Here’s one way Mann looks at the old 10-minute exercise guideline: “This morning, I ran on the treadmill for a mile and a half and it took me 9 minutes and 32 seconds,” he said. “That’s a pretty good pace. But under the old guidelines, it wouldn’t count because it was under 10 minutes.”
According to the Stanford Center on Longevity, a research arm of Stanford University, “sedentary behavior science” is fast becoming a well-recognized branch of physiology research. The broad definition of sedentary is simply sitting instead of being active.
Being too sedentary increases risk of obesity, impaired blood flow and chronic conditions such as stroke, dementia, diabetes, renal disease and peripheral artery disease, according to the Stanford Center on Longevity.
The new guidelines advocate 60 minutes of exercise daily for youths ages 6-17. For the first time, the guidelines address children ages 3-5: They should spend a target of three hours daily in activity of all intensities, such as throwing games, bicycle or tricycle riding, hopping, skipping, jumping and tumbling. The goal, according to HHS, is to improve bone health and avert obesity, in addition to enhancing growth and development.
“There are so many things that conspire against kids getting activity,” Mann said. “It’s parents’ work schedules, daycare, electronics. There are a lot of logistical challenges to kids having enough free time to exercise. And don’t forget TV.”
He said it’s important to remember that the guidelines, for all ages, are minimums. His advice: Get out of the chair, get moving and don’t think 150 minutes a week is all that is needed to maximize good cardiovascular health.
“The new guidelines also recommend strength training,” Mann said. “We tend to fixate on the aerobic activity and forget about the importance of strength training.”
During the workday, “get up periodically, even if it’s standing at your desk or walking around the office – anything to cut into the cumulative sedentary time,” he said. “This can help decrease mortality.”
Susan O’Bryan, web content coordinator in the Division of Information Systems, takes that advice to heart. As a diabetic, she said she knows that intentional movement is vital to her health.

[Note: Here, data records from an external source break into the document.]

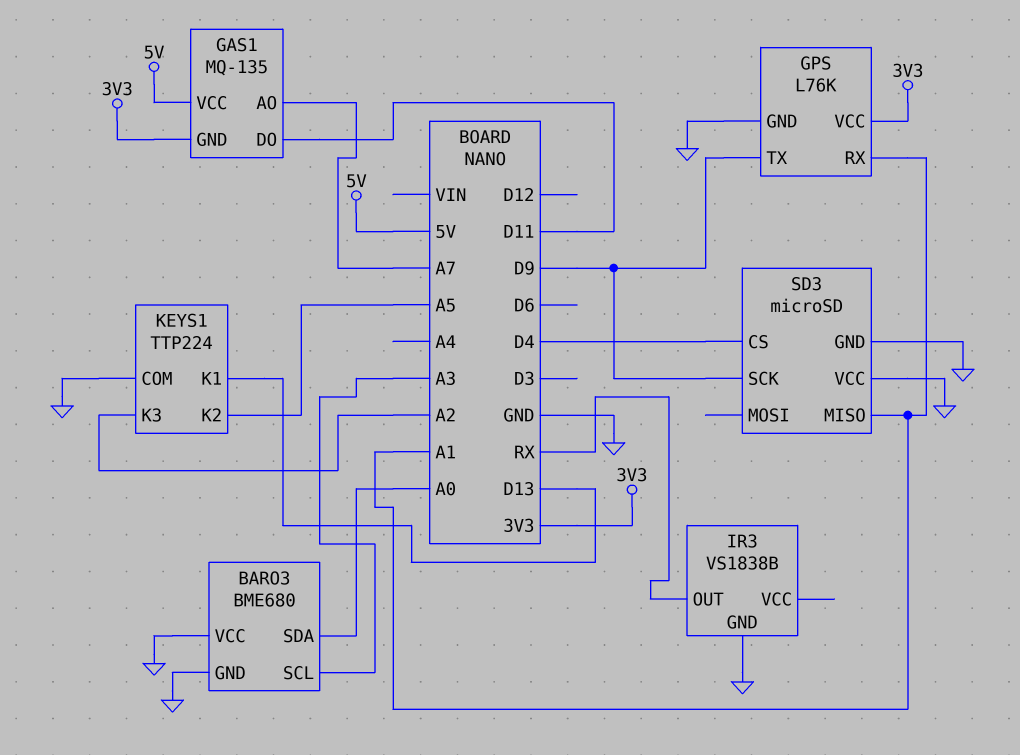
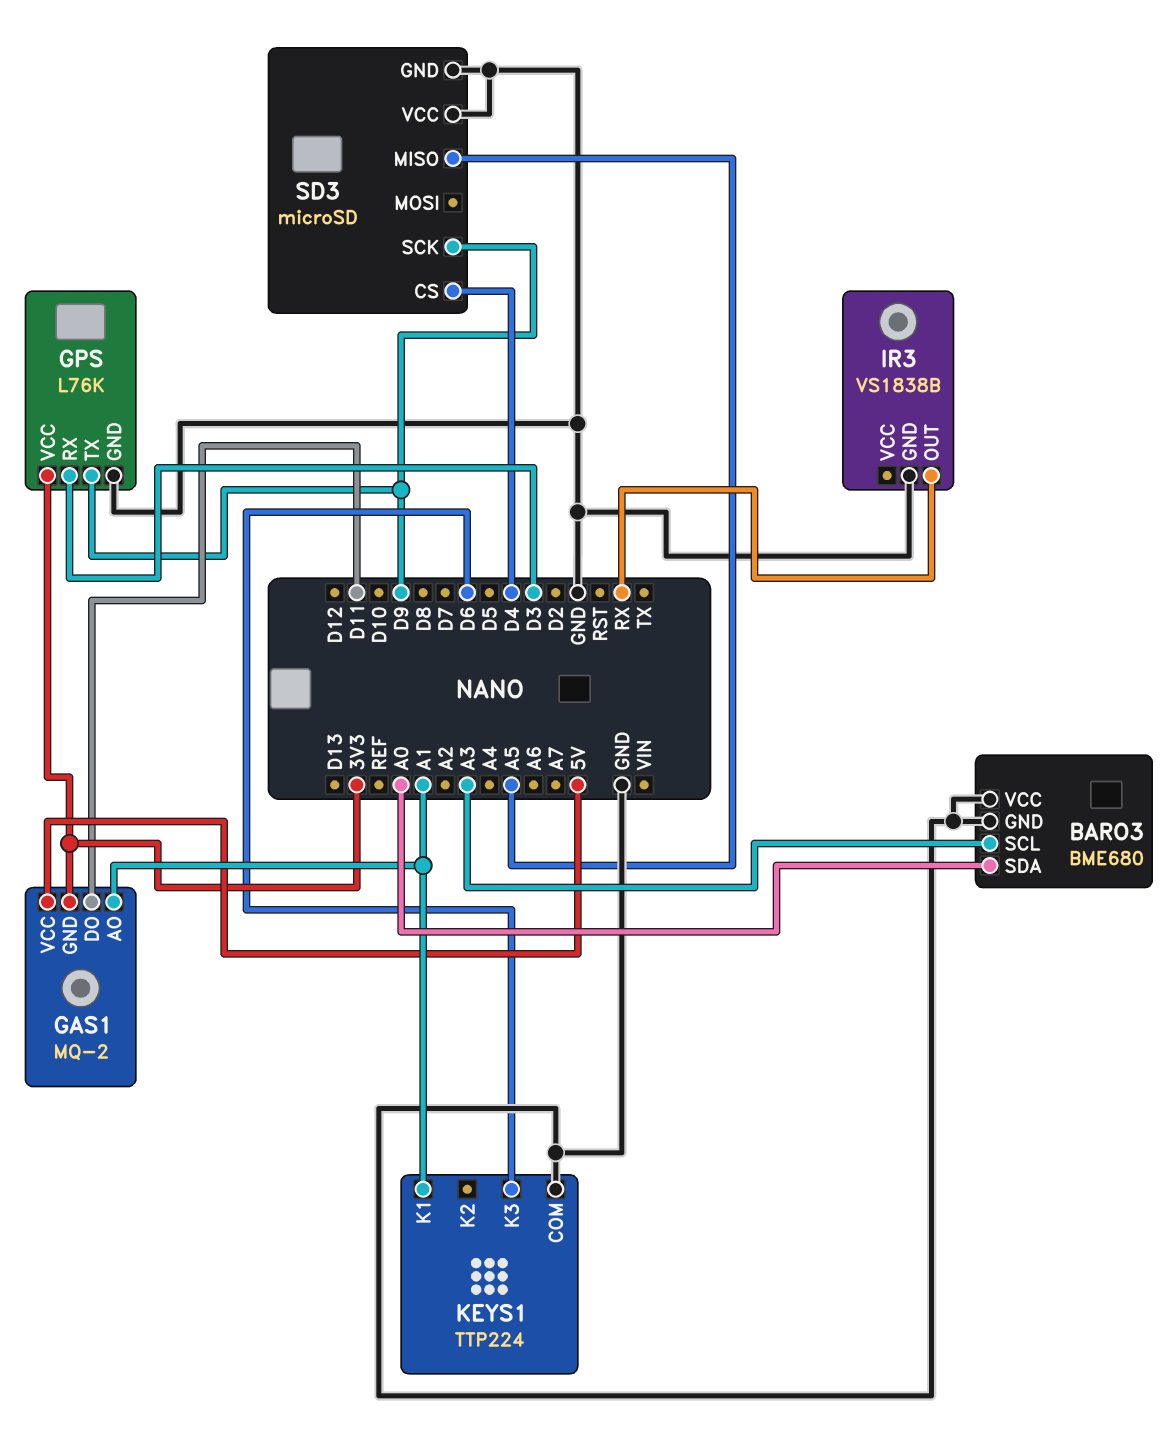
GAS1: MQ-135 -> MQ-2
GAS1 pin AO: A7 -> A1
GPS pin RX: A1 -> D3
KEYS1 pin K1: D13 -> A1
KEYS1 pin K2: A5 -> none
KEYS1 pin K3: A2 -> D6
SD3 pin MISO: A1 -> A5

She said she tries to go to the gym two or three days a week for Zumba, water aerobics or water Zumba.
“I rely on my FitBit to remind me to at least try to get in 250 steps an hour,” O’Bryan said. “The layout of the DIS office allows me to get in my steps. When you check your FitBit at the end of the day, it’s amazing how much activity you can get in without really trying or going out of your way.”
“Some people have a computer that sits on a platform that they can raise up and work while standing,” Mann said. “A lot of areas at the Medical Center are bringing those in.”
Pam Peeples is among a large handful of people in her work area who uses a standing desk.
“I’m a big proponent,” said Peeples, an executive assistant in the office of Dr. LouAnn Woodward, UMMC vice chancellor. “I’ve been doing it for five years. The trick is for me not to overstand during the day.”
If a small group of people have a meeting, Mann suggests, “instead of sitting around a table, walk around the hall or outside. If you’re going to be sitting for a while, consider having a timer go off every 30 minutes to an hour to remind you to stand up and move.
“The bottom line is that it’s not so much about the amount of time you spend being active. It’s cutting into your sedentary time.”